▶ Exercise: Work out how many lines in the entries below include the word "output", and give only that figure.

--- The data ---

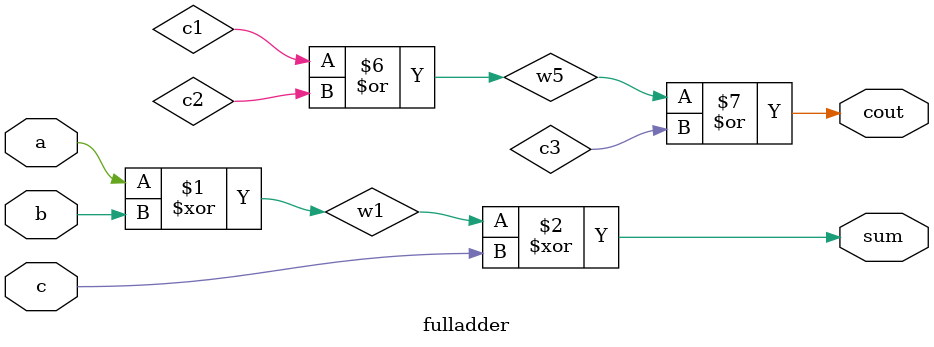
<source format=v>
module fulladder(sum,cout,a,b,c);
input a,b,c;
output sum,cout;
wire w1,w2,w3,w4,w5;
xor x1(w1,a,b);
xor x2(sum,w1,c);
and a1(w2,a,b);
and a2(w3,b,c);
and a3(w4,a,c);
or o1(w5,c1,c2);
or o2(cout,w5,c3);
endmodule

</source>
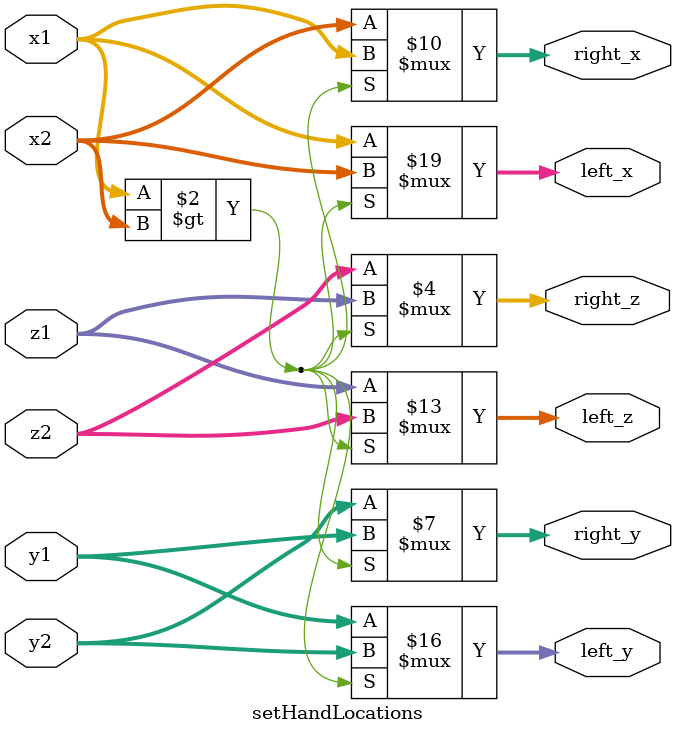
<source format=v>
`timescale 1ns / 1ps
module setHandLocations(
    input [15:0] x1,
    input [15:0] y1,
    input [15:0] z1,
    input [15:0] x2,
    input [15:0] y2,
    input [15:0] z2,
	 output reg[15:0] left_x,
    output reg[15:0] left_y,
    output reg[15:0] left_z,
    output reg[15:0] right_x,
    output reg[15:0] right_y,
    output reg[15:0] right_z
    );

//set the left coords to equal the coords of the smaller x
always @(*) begin
  if (x1 > x2) begin
    left_x <= x2;
	 left_y <= y2;
	 left_z <= z2;
	 right_x <= x1;
	 right_y <= y1;
	 right_z <= z1;
  end else begin
    left_x <= x1;
	 left_y <= y1;
	 left_z <= z1;
	 right_x <= x2;
	 right_y <= y2;
	 right_z <= z2;
  end
end

endmodule

</source>
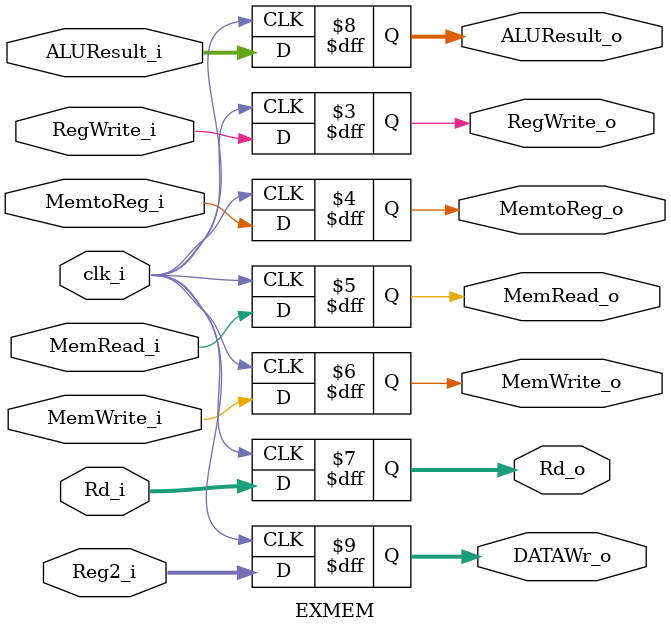
<source format=v>
module EXMEM
(
    clk_i, 
    RegWrite_i,
    MemtoReg_i,
    MemRead_i,
    MemWrite_i,
    Rd_i,
    ALUResult_i,
    Reg2_i,
    RegWrite_o,
    MemtoReg_o,
    MemRead_o,
    MemWrite_o,
    Rd_o,
    ALUResult_o,
    DATAWr_o,
);

input           clk_i;
input           RegWrite_i, MemtoReg_i, MemRead_i, MemWrite_i;
input   [4:0]   Rd_i;
input   [31:0]  ALUResult_i, Reg2_i;

output           RegWrite_o, MemtoReg_o, MemRead_o, MemWrite_o;
output   [4:0]   Rd_o;
output   [31:0]  ALUResult_o , DATAWr_o;

reg              RegWrite_o, MemtoReg_o, MemRead_o, MemWrite_o;
reg      [4:0]   Rd_o;
reg      [31:0]  ALUResult_o , DATAWr_o;

initial begin
    RegWrite_o = 1'b0;
    MemtoReg_o = 1'b0;
    MemRead_o = 1'b0;
    MemWrite_o = 1'b0;
    Rd_o = 5'b0;
    ALUResult_o = 32'b0;
    DATAWr_o = 32'b0;
end

always@(posedge clk_i) begin
    RegWrite_o <= RegWrite_i;
    MemtoReg_o <= MemtoReg_i;
    MemRead_o <= MemRead_i;
    MemWrite_o <= MemWrite_i;
    Rd_o <= Rd_i;
    ALUResult_o <= ALUResult_i;
    DATAWr_o <= Reg2_i;
end

endmodule

</source>
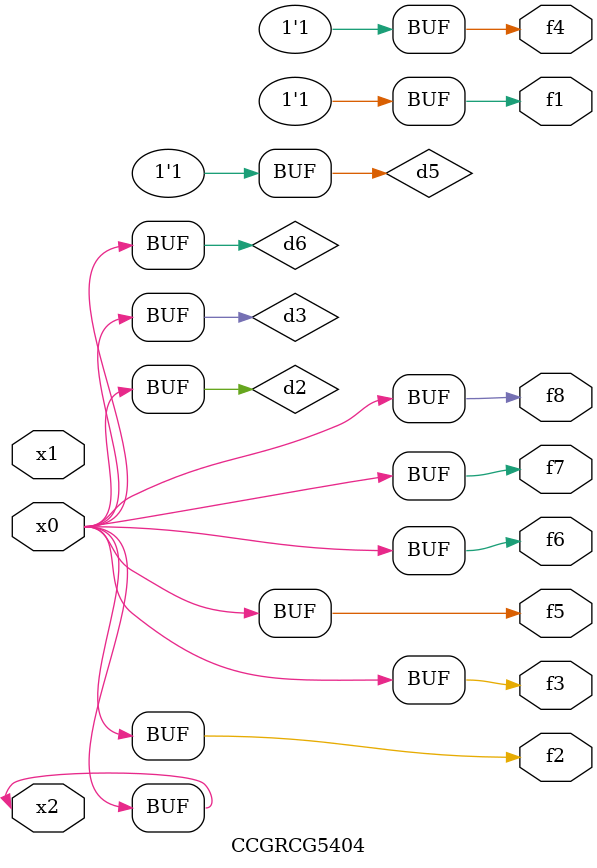
<source format=v>
module CCGRCG5404(
	input x0, x1, x2,
	output f1, f2, f3, f4, f5, f6, f7, f8
);

	wire d1, d2, d3, d4, d5, d6;

	xnor (d1, x2);
	buf (d2, x0, x2);
	and (d3, x0);
	xnor (d4, x1, x2);
	nand (d5, d1, d3);
	buf (d6, d2, d3);
	assign f1 = d5;
	assign f2 = d6;
	assign f3 = d6;
	assign f4 = d5;
	assign f5 = d6;
	assign f6 = d6;
	assign f7 = d6;
	assign f8 = d6;
endmodule

</source>
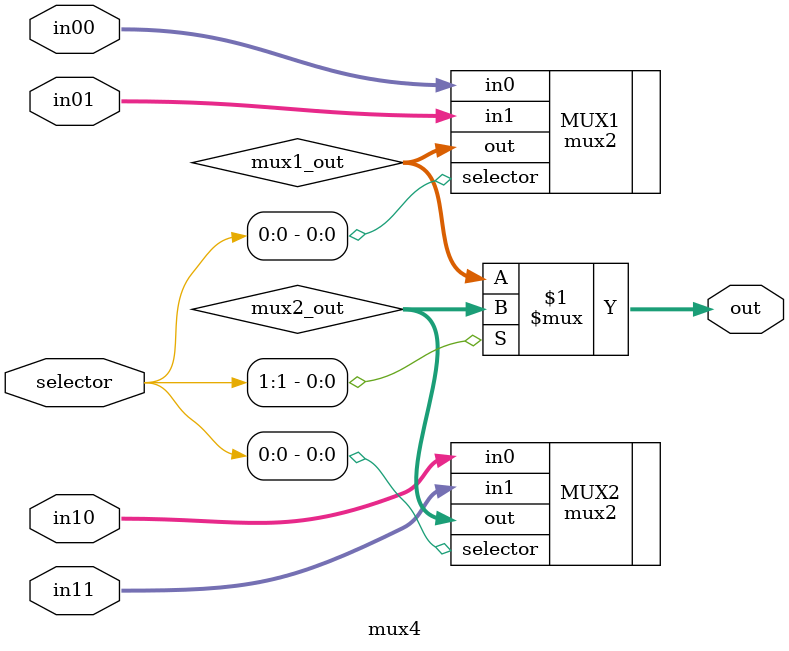
<source format=v>
`timescale 1ns / 1ps


module mux4(selector, in00, in01, in10, in11, out);

	//parameter definitions
	parameter BUS_WIDTH = 32;

	//port definitions - customize for different bit widths
	input wire [1:0] selector;
	input wire [BUS_WIDTH-1:0] in00, in01, in10, in11;

	wire [BUS_WIDTH-1:0] mux1_out, mux2_out;

	output wire [BUS_WIDTH-1:0] out;

	mux2 #(
		.BUS_WIDTH(BUS_WIDTH)
	) MUX1 (
		.selector(selector[0]),
		.in0(in00),
		.in1(in01),
		.out(mux1_out));

	mux2 #(
		.BUS_WIDTH(BUS_WIDTH)
	) MUX2 (
		.selector(selector[0]),
		.in0(in10),
		.in1(in11),
		.out(mux2_out));

	assign out = selector[1] ? mux2_out : mux1_out;


endmodule
`default_nettype wire //some Xilinx IP requires that the default_nettype be set to wire
</source>
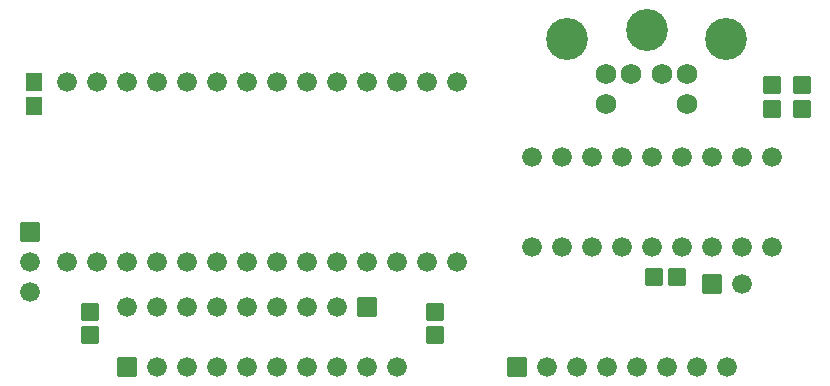
<source format=gts>
G04 Layer: TopSolderMaskLayer*
G04 EasyEDA v6.5.39, 2024-02-04 18:14:41*
G04 2f83d60dcc7a4208ae63cd86e36a5a3b,5509f98a9368439c9cde498926e245b9,10*
G04 Gerber Generator version 0.2*
G04 Scale: 100 percent, Rotated: No, Reflected: No *
G04 Dimensions in inches *
G04 leading zeros omitted , absolute positions ,3 integer and 6 decimal *
%FSLAX36Y36*%
%MOIN*%

%AMMACRO1*1,1,$1,$2,$3*1,1,$1,$4,$5*1,1,$1,0-$2,0-$3*1,1,$1,0-$4,0-$5*20,1,$1,$2,$3,$4,$5,0*20,1,$1,$4,$5,0-$2,0-$3,0*20,1,$1,0-$2,0-$3,0-$4,0-$5,0*20,1,$1,0-$4,0-$5,$2,$3,0*4,1,4,$2,$3,$4,$5,0-$2,0-$3,0-$4,0-$5,$2,$3,0*%
%ADD10C,0.0660*%
%ADD11MACRO1,0.004X-0.031X0.031X0.031X0.031*%
%ADD12MACRO1,0.004X0.031X0.031X0.031X-0.031*%
%ADD13MACRO1,0.004X-0.0266X0.0278X0.0266X0.0278*%
%ADD14MACRO1,0.004X-0.0266X-0.0278X0.0266X-0.0278*%
%ADD15R,0.0572X0.0595*%
%ADD16MACRO1,0.004X0.0278X0.0266X0.0278X-0.0266*%
%ADD17MACRO1,0.004X-0.0278X0.0266X-0.0278X-0.0266*%
%ADD18C,0.0690*%
%ADD19C,0.1398*%
%ADD20MACRO1,0.004X0.031X-0.0315X-0.031X-0.0315*%

%LPD*%
D10*
G01*
X2650000Y500000D03*
G01*
X2550000Y500000D03*
G01*
X2450000Y500000D03*
G01*
X2350000Y500000D03*
G01*
X2250000Y500000D03*
G01*
X2150000Y500000D03*
G01*
X2050000Y500000D03*
G01*
X1950000Y500000D03*
G01*
X1850000Y500000D03*
G01*
X1850000Y800000D03*
G01*
X1950000Y800000D03*
G01*
X2050000Y800000D03*
G01*
X2150000Y800000D03*
G01*
X2250000Y800000D03*
G01*
X2350000Y800000D03*
G01*
X2450000Y800000D03*
G01*
X2550000Y800000D03*
G01*
X2650000Y800000D03*
G01*
X300000Y1050000D03*
G01*
X400000Y1050000D03*
G01*
X500000Y1050000D03*
G01*
X600000Y1050000D03*
G01*
X700000Y1050000D03*
G01*
X800000Y1050000D03*
G01*
X900060Y1050000D03*
G01*
X1000000Y1050000D03*
G01*
X1100000Y1050000D03*
G01*
X1200000Y1050000D03*
G01*
X1300000Y1050000D03*
G01*
X1400000Y1050000D03*
G01*
X1500000Y1050000D03*
G01*
X1600000Y1050000D03*
G01*
X1600000Y450000D03*
G01*
X1500000Y450000D03*
G01*
X1400000Y450000D03*
G01*
X1300000Y450000D03*
G01*
X1200000Y450000D03*
G01*
X1100000Y450000D03*
G01*
X1000000Y450000D03*
G01*
X900000Y450000D03*
G01*
X800000Y450000D03*
G01*
X700000Y450000D03*
G01*
X600000Y450000D03*
G01*
X500000Y450000D03*
G01*
X400000Y450000D03*
G01*
X300000Y450000D03*
G01*
X1000000Y100000D03*
D11*
G01*
X500000Y100000D03*
D10*
G01*
X600000Y100000D03*
G01*
X700000Y100000D03*
G01*
X800000Y100000D03*
G01*
X900000Y100000D03*
G01*
X1100000Y100000D03*
G01*
X1200000Y100000D03*
G01*
X1300000Y100000D03*
G01*
X1400000Y100000D03*
D11*
G01*
X1800000Y100000D03*
D10*
G01*
X1900000Y100000D03*
G01*
X2000000Y100000D03*
G01*
X2100000Y100000D03*
G01*
X2200000Y100000D03*
G01*
X2300000Y100000D03*
G01*
X2400000Y100000D03*
G01*
X2500000Y100000D03*
G01*
X175000Y350000D03*
G01*
X175000Y450000D03*
D12*
G01*
X175000Y550000D03*
D13*
G01*
X1525000Y205628D03*
D14*
G01*
X1525000Y284371D03*
D13*
G01*
X375000Y205628D03*
D14*
G01*
X375000Y284371D03*
D15*
G01*
X190000Y1049369D03*
G01*
X190000Y970630D03*
D16*
G01*
X2255628Y400000D03*
D17*
G01*
X2334371Y400000D03*
D18*
G01*
X2180000Y1075000D03*
G01*
X2282359Y1075000D03*
G01*
X2097319Y1075000D03*
G01*
X2365039Y1075000D03*
G01*
X2097319Y976579D03*
G01*
X2365039Y976579D03*
D19*
G01*
X1965429Y1193110D03*
G01*
X2231180Y1224609D03*
G01*
X2496930Y1193110D03*
D11*
G01*
X2450000Y375000D03*
D10*
G01*
X2550000Y375000D03*
D14*
G01*
X2650000Y1039371D03*
D13*
G01*
X2650000Y960628D03*
D14*
G01*
X2750000Y1039371D03*
D13*
G01*
X2750000Y960628D03*
D20*
G01*
X1300000Y300000D03*
D10*
G01*
X1200000Y300000D03*
G01*
X1100000Y300000D03*
G01*
X1000000Y300000D03*
G01*
X900000Y300000D03*
G01*
X800000Y300000D03*
G01*
X700000Y300000D03*
G01*
X600000Y300000D03*
G01*
X500000Y300000D03*
M02*

</source>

---

▶ Answer section: 12